Lieder mit 100 Strophen
An der Darreichungsart erkennt der Leser leicht eine weitere Parallele zwischen Spanien und Deutschland, die sich auf alle Weihnachten feiernden Völker ausdehnen lässt, nämlich die besinnungslose Völlerei in besinnlicher Stunde. Die Geduld der Chicos und Chicas wird in Spanien durch dieses endlose Mahl auf eine ebenso harte Probe gestellt wie es bei den Burschen und Madln oder auf Erzgebirgisch Gunge und Maad der Fall ist. Oh, endlose Qual: Noch bevor der Weihnachtsmann oder das Christkind oder der Papá Noel kommt und endlich Geschenke bringt, wird gesungen, hier wie dort.
Im Erzgebirge singt man das Heiligabendlied, in waldfinsterer Mundart. Es ist 200 Jahre alt und hat im Original 13 Strophen, über 100 kamen im Laufe der Zeit hinzu, die allen möglichen Dorftratsch humoristisch bis zotig aufbereiten und unter lautem Gelächter reihum vorgetragen werden. Gleiches widerfuhr mir in Monóvar. Zieht man sich in Deutschland zur Heiligen Nacht eher in die Kleinfamilie zurück, werden es in Spanien stündlich mehr Leute, primos und tías so weit das Auge schauen kann – der Ort kommt im wesentlichen mit drei Nachnamen aus. Einige tratschen, andere trinken oder kiffen. Alle sind fröhlich oder betrunken, die meisten beides, für familiäre Konflikte hat man den Rest des Jahres. Als einer die Gitarre hervorholt, stimmen alle zum „ Ande, ande, ande“ein. Die „ Marímorena“ist genauso ein weihnachtlicher Bänkelgesang, im RumbaRhythmus, schon über 300 Jahre alt, der von der María Morena singt, die zur Kirche geht, mit unendlich vielen Strophen, traditionellen und solchen mit teils frechem Lokalkolorit.
Der nächtliche Gang zur Kirche geschieht hier wie da eher aus Neugier und Tradition, in Annaberg singt man, in Monóvar küsst man dem Jesulein die Füße. Es wird höflich gegrüßt, hier wie dort besucht und lacht man mit ein paar alten Freunden der Familie, die nicht mehr aus dem Haus können oder wollen. Dunkel sind die Straßen und bald fast menschenleer, drinnen glänzen Lichter, Bäckchen und Augen, bei den Großen hier vom Anis oder dort vom Vogelbeerschnaps getrübt – und von der Last des Lebens.

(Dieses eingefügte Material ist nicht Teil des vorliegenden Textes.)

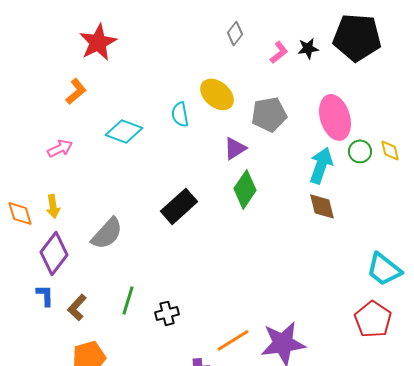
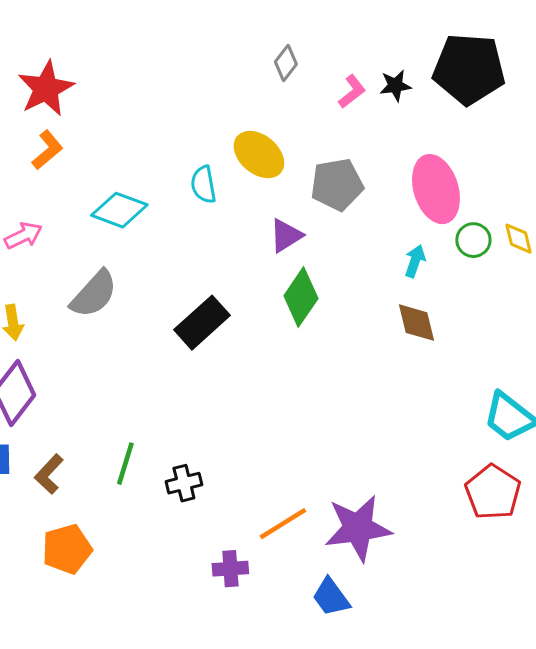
red star: (98, 42) -> (46, 89), moved
cyan arrow: (321, 165) -> (415, 261), size x0.6
gray semicircle: (107, 233) -> (94, 294), moved

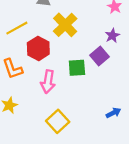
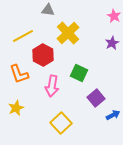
purple square: (99, 56) -> (96, 98), moved
green square: (77, 68) -> (79, 73), turned 30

Hell und rein aber glänzen Kinderaugen vor Aufregung, Freude, Zuckerguss und Überdrehtheit. Ein Glanz, der von innen kommt. Weihnachten ist kein Ort, sondern ein Gefühl. „ Sí, sí la ilusión de Navidad“, macht es Schwiegerpapa kurz, kippt noch einen Kurzen und streicht seiner Frau, die natürlich María heißt, zart über die Hand.